Kill Two Birds With One Stone

kill two birds with one stone

“And while we’re in town we can pick up some of the stuff you wanted from the corner store—pens, a notebook, some a those sore-throat candies,” Andy said with the uncertainty of a person who has never purchased pens, notebooks, or cough drops. “I can grab some jerky, too. Hell, we can get whatever we need while we’re there.”

Timothy gave a quiet, breathy laugh and said, “Yeah, that’s great. Kill two birds with one stone, right?”

“Well, uhh… I guess we could try that,” Andy said, shifting in his seat. “I mean, I’m not real sure how to go about that. There’s gotta be some real skill involved…”

Timothy furrowed his brows and cocked his head to the right in disbelief. Did Uncle Andy not hear me laugh? he thought. Does he not know that idiom? He has to know it—how could he not know the expression ‘kill two birds with one stone?’ Doesn’t everybody know that? I thought everybody’d at least heard it before…

It was pretty clear by Timothy’s expression that he and Uncle Andy were not on the same page, but Andy was too caught up in his own thoughts to notice the confused and disapproving stare coming from his nephew.

“You’ve gotta get a real big stone, I ‘spose. That or you use some sorta mathematical equation to calculate what angle and speed you’d need to throw the rock at to make it hit one bird, bounce off its skull and hit the other…” Andy continued, simultaneously horrifying and impressing his guest—impressing him in the way that a psychopath might impress a person with normal emotions, not exactly an admiration but dredging up some weird, momentary jealousy in the normal person.

But how could Timothy not be somewhat entertained by the determination in his uncle’s face? He’d never seen Uncle Andy work this hard at anything before, never in the entire 23 years they’d known each other. Not once.

Timothy wondered, is it possible that creative problem solving could be Uncle Andy’s passion?
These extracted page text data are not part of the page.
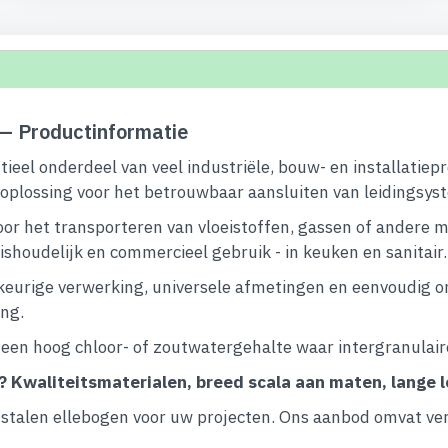
— Productinformatie
ieel onderdeel van veel industriële, bouw- en installati
e oplossing voor het betrouwbaar aansluiten van leidingsys
or het transporteren van vloeistoffen, gassen of andere me
ishoudelijk en commercieel gebruik - in keuken en sanitair.
urige verwerking, universele afmetingen en eenvoudig on
ing.
een hoog chloor- of zoutwatergehalte waar intergranulaire
?
Kwaliteitsmaterialen, breed scala aan maten, lange
talen ellebogen voor uw projecten. Ons aanbod omvat vers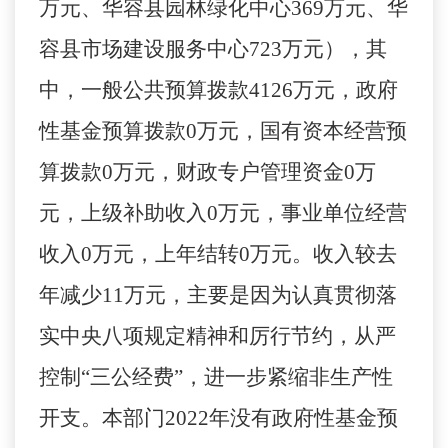
万元、华容县园林绿化中心369万元、华
容县市场建设服务中心723万元），其
中，一般公共预算拨款4126万元，政府
性基金预算拨款0万元，国有资本经营预
算拨款0万元，财政专户管理资金0万
元，上级补助收入0万元，事业单位经营
收入0万元，上年结转0万元。
收入较去
年减少
11
万元，主要是
因为认真贯彻落
实中央
八项规定精神和厉行节约，从严
控制“三公经费”，进一步紧缩非生产性
开支
。
本
部门
20
22
年没有政府性基金预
That all these years he’s been hiding some sort of intelligence, hiding well-honed critical thinking skills out here in the middle of the cornfields? Or maybe he’s just been harboring some sort of deep-seated hatred of birds, some weirdly strong resentment with origins unknown to me?

“You know, you might be better off using a slingshot. Don’t you think?” Andy continued. “I mean, to get a rock to bounce off a bird’s skull and hit another one hard enough to kill it? That rock’s gotta be movin’ pretty fast, if you ask me. Plus the slingshot would help with, like, accuracy and that stuff.”

Timothy, his full attention back on his uncle, realized that having a passion and voicing a fantasy about killing birds were two entirely different things. He hated himself for confusing the two, even if it was only for a moment. One moment of stupidity, but it felt more like the beginning of the end to Timothy. It wasn’t just the whole stupid conversation, but the whole stupid town—it was throwing him off his mental game already. After only three days, country life was getting to him. He wasn’t a country-man like his uncle Andy, he was a city-boy with a city-education and the sense of arrogance that is virtually nonexistent in the country.

Andy was still rambling on about how to kill two birds, but he had somehow escalated to thoughts of killing entire flocks of birds with a handful of rocks.

“I don’t know, Timmy. This whole damn thing seems a little silly, if you ask me. Why don’t we just head into town and grab a couple of beers with the guys and see what they think about it? You know they’ll have somethin’ to say,” Andy concluded, already grabbing the keys to his truck and heading towards the door.

Timothy, shaking his head, laughed quietly and muttered to himself, “You can do this, Timothy. Bond with Uncle Andy while you’re researching for your next story. Kill two birds with one stone.”